Many of them underscored to us that this year is different. Even in dry years in the past, they have never suffered the way that they are suffering now. When I asked them what they are most afraid of now, each and every one of them said, “Hunger. I have nothing to feed my own family and nothing to give those who I am supposed to “motivate” to eat well and take their medication”.

At the end of the meeting we prayed together and the ladies were fed a home cooked meal and driven back to their community with a TB mask and four trays of eggs each (120 fresh eggs) – one tray for their family and three to be distributed to people in need, as they saw fit.

One of the Community Health Motivators went with Chris, Ned Lehman and Kathy Ott (two of our US board members) to visit the mother of our babies Princess and Anthony.  She has been sick with HIV and TB for a long time, which is why both of the children have been placed with us.  Chris called me to say that the young woman is near the end of life (in fact, thought she had passed while they were there), but then she breathed again.  They called a private ambulance and she was taken to the hospital, to die. 

Yesterday was a typical day, but then again, there is no such thing as “typical” here. They are all hard days and we learn so much each and every day from our Swazi brothers and sisters. 

Some (many) days the pain and suffering we see is just too much and I find myself unable to hold back the tears on a daily basis.  But we do what we can with what we have and we pray for continued strength for the days and months ahead. This is going to get much worse before it gets better. 

Please join me in praying for Swaziland, for the funds to bring water from the top of our mountain to fill our dams and boreholes, for guidance on how we are to address the needs of the people in need in our surrounding communities and for unity, peace and restored joy for all of us.

Thank you for your support over the past ten years.  We simple can NOT do this without you, nor do we want to. As I reflect back over the decade it is abundantly clear that the Lord has guided and directed us, as well as provided and protected us.  Despite our own inadequacies and failures, He is sovereign and faithful always.

Live from Swaziland … giving thanks for 10 years of HIS provision and love.

Janine

1 comment:

  1. Praying for the work of your heart and hands.
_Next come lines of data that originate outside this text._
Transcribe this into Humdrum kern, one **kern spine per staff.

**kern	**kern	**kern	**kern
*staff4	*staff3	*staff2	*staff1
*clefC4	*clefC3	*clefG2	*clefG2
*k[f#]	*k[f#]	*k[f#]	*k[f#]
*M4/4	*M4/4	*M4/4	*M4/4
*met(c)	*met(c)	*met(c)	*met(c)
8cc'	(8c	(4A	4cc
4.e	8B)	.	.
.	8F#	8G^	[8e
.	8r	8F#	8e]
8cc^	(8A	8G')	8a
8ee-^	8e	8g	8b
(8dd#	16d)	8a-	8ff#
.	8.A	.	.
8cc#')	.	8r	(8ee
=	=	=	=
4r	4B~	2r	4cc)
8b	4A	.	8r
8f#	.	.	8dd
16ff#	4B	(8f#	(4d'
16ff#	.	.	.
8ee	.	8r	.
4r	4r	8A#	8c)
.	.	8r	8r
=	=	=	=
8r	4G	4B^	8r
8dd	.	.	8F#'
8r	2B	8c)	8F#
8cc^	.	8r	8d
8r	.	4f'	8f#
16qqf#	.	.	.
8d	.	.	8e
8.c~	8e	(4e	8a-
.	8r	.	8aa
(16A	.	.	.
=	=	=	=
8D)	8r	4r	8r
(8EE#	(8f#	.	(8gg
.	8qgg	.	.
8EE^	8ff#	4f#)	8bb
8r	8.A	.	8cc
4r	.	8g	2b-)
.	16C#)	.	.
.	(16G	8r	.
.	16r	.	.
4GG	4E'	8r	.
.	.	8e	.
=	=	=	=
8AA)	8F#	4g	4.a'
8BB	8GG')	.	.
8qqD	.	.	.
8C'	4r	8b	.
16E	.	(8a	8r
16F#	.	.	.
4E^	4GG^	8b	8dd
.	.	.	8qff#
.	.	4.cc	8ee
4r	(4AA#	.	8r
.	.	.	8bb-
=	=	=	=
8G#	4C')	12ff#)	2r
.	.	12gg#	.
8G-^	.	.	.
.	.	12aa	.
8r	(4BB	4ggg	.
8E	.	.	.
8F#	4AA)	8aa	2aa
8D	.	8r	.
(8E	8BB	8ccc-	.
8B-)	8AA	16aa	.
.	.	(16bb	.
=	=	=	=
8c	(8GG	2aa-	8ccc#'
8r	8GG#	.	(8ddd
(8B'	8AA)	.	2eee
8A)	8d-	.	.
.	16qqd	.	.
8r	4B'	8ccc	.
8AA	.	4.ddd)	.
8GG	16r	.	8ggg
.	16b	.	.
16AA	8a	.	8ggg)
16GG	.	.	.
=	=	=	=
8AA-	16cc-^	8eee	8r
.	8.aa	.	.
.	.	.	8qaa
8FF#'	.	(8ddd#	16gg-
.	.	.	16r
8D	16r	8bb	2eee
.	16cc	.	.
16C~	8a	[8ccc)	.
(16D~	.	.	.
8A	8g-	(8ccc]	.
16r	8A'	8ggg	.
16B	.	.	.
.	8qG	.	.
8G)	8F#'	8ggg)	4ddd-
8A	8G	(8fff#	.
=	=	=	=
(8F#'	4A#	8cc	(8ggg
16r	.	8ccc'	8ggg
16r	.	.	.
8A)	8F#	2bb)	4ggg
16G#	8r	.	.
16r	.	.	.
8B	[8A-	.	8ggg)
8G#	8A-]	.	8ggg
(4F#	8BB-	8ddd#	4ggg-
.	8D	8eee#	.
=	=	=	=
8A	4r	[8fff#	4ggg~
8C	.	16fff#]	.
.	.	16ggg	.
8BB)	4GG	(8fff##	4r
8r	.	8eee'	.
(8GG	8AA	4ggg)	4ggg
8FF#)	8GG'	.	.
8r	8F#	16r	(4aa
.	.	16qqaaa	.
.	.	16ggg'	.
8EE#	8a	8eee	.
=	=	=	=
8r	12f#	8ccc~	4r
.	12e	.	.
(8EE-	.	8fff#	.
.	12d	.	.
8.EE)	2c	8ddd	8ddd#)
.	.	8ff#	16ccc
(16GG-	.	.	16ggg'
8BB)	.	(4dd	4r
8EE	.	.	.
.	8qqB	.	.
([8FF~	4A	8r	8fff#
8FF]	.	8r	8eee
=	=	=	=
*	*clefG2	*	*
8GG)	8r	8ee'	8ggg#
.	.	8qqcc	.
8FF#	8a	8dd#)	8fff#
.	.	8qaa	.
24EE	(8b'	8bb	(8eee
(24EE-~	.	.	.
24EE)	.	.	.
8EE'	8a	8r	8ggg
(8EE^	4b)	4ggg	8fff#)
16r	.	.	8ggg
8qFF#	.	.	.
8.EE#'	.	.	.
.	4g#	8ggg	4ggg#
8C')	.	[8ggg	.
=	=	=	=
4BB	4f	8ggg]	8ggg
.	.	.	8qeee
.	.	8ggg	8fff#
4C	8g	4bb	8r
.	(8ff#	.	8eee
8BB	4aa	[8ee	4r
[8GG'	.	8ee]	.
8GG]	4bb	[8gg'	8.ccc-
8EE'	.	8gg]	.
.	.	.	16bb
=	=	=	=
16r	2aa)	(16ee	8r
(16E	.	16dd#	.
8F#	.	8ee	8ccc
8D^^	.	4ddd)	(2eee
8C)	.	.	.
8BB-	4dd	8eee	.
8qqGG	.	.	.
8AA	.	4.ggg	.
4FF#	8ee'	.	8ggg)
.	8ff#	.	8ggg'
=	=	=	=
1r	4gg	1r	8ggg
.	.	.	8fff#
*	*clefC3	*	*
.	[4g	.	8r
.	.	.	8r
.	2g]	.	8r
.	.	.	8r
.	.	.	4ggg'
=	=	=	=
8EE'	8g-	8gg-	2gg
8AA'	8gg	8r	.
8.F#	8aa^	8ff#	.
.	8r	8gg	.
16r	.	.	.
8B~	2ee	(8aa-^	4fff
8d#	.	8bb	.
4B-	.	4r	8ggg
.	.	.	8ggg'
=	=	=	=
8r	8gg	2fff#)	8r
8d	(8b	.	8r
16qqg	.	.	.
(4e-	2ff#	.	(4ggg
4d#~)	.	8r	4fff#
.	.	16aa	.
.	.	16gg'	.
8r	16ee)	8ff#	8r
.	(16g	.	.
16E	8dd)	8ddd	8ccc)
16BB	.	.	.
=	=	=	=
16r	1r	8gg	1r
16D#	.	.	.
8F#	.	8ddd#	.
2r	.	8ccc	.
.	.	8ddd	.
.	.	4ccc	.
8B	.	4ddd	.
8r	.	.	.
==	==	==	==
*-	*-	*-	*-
I know the daily struggle is real and more than overwhelming but agreeing with you that our help comes from Him the maker of heaven and earth. Our work in Kenya feels crushing most days but I have to keep my eyes on Him and even when the pain and challenge seems more than I can bear I remember that we are all His children and He loves us more than I can even imagine and from that place I am learning to let Go and let God. Easier said than done. Blessings my world changing friend.